[rant] How do I do that?

So, I was sitting in a hotel room earlier looking at their (simple) instructions for folks to configure their windows laptops. The instructions say exactly what menu options to select, where to find them, etc. Those menu items are always in the same place, with the same names, and have the same functionality across all updates.

I’ve been thinking a lot recently about how Linux is increasingly defining inter-operability based on the random decisions of engineers hacking on projects, and not on industry standards. Engineers who run the latest and greatest software at all times are absolutely the last people who should ever get to make such decisions because they will never notice when someone with a three-year-old distro runs into trouble.

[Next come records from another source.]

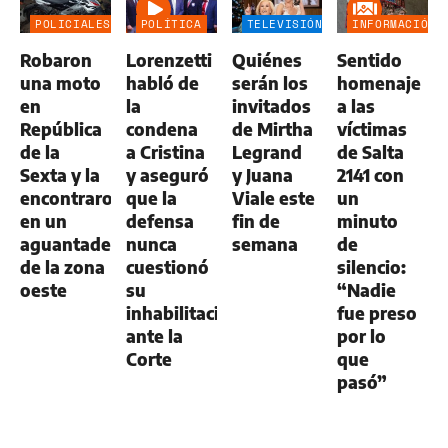
POLICIALES
POLÍTICA
TELEVISIÓN
INFORMACIÓN
GENERAL
Robaron
Lorenzetti
Quiénes
Sentido
una moto
habló de
serán los
homenaje
en
la
invitados
a las
República
condena
de Mirtha
víctimas
de la
a Cristina
Legrand
de Salta
Sexta y la
y aseguró
y Juana
2141 con
encontraron
que la
Viale este
un
en un
defensa
fin de
minuto
aguantadero
nunca
semana
de
de la zona
cuestionó
silencio:
oeste
su
“Nadie
inhabilitación
fue preso
ante la
por lo
Corte
que
pasó”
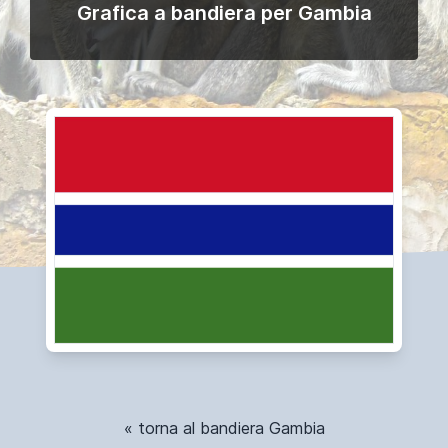
Grafica a bandiera per Gambia
« torna al bandiera Gambia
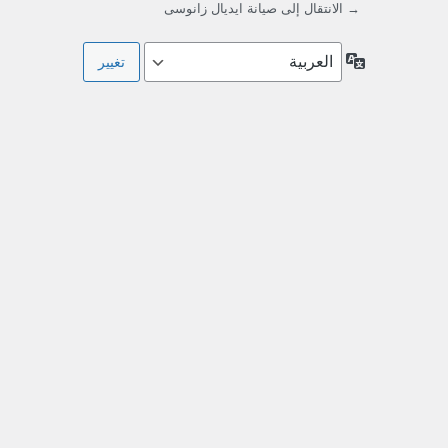
→ الانتقال إلى صيانة ايديال زانوسى
اللغة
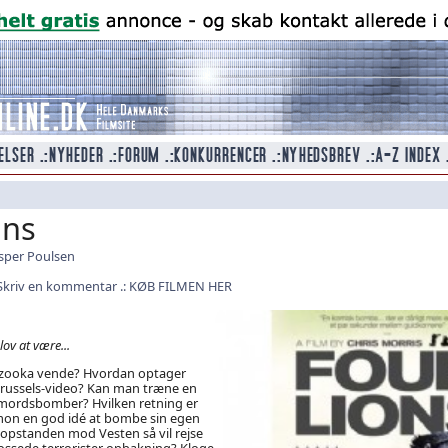
ons
sper Poulsen
Skriv en kommentar
KØB FILMEN HER
ov at være...
azooka vende? Hvordan optager
russels-video? Kan man træne en
lvmordsbomber? Hvilken retning er
on en god idé at bombe sin egen
 opstanden mod Vesten så vil rejse
 tossede terrorister opbakning? Kloge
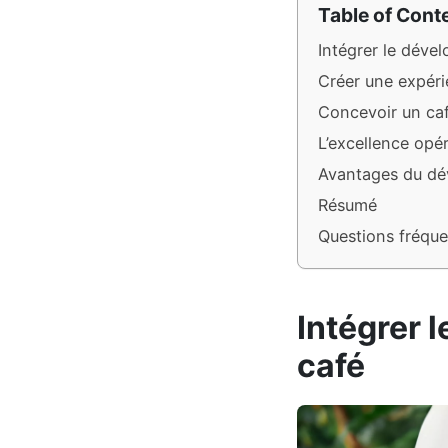
Table of Cont
Intégrer le déve
Créer une expéri
Concevoir un ca
L’excellence opé
Avantages du dé
Résumé
Questions fréqu
Intégrer 
café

Conversely, the groaning starts the moment something is more than ten minutes old. In the real world (a place where people don’t run rawhide, and might be on F-12 by now…maybe – trust me, I talk to computer people who use Linux but aren’t hard core Linux kernel/distro hackers every day), people don’t upgrade every day, don’t run the latest software, and compatible standards matter.

Not only should we not re-invent the wheel as often as does happen (for no gain other than to make it impossible to have a simple “Linux way” to do something – sure your whizz-bang solution boots faster and looks prettier but I never asked you for it and what I had was probably good enough), but we should actually use industry bodies to produce standards, or at least make a bigger effort to standardize. I want, in the future to walk into a hotel room and see “this is how you do this in Linux” instructions, not instructions for Fedora, Ubuntu, blah blah. Because in the latter case nobody is going to care enough to do it and Linux will continue to be a mere afterthought.

Two steps to fix this problem:

  • 1). Every project should have architects who set direction and whose opinion counts as gospel on decisions that will impact user experience. They can veto the silly wheel re-invention exercises. People who don’t like that can go hack on Linux From Scratch in their basement.
  • 2). Every project should work with independent industry bodies to standardize the moment some new feature comes along. So that there is one “Linux way” to do it, and not ten different but similar ways to do the same thing.

That’s my two cents (sense) on a Friday. If those things happened, users would be the better for it. You may now arrogantly tell me how wrong I am and how much better the world would be if none of that happened.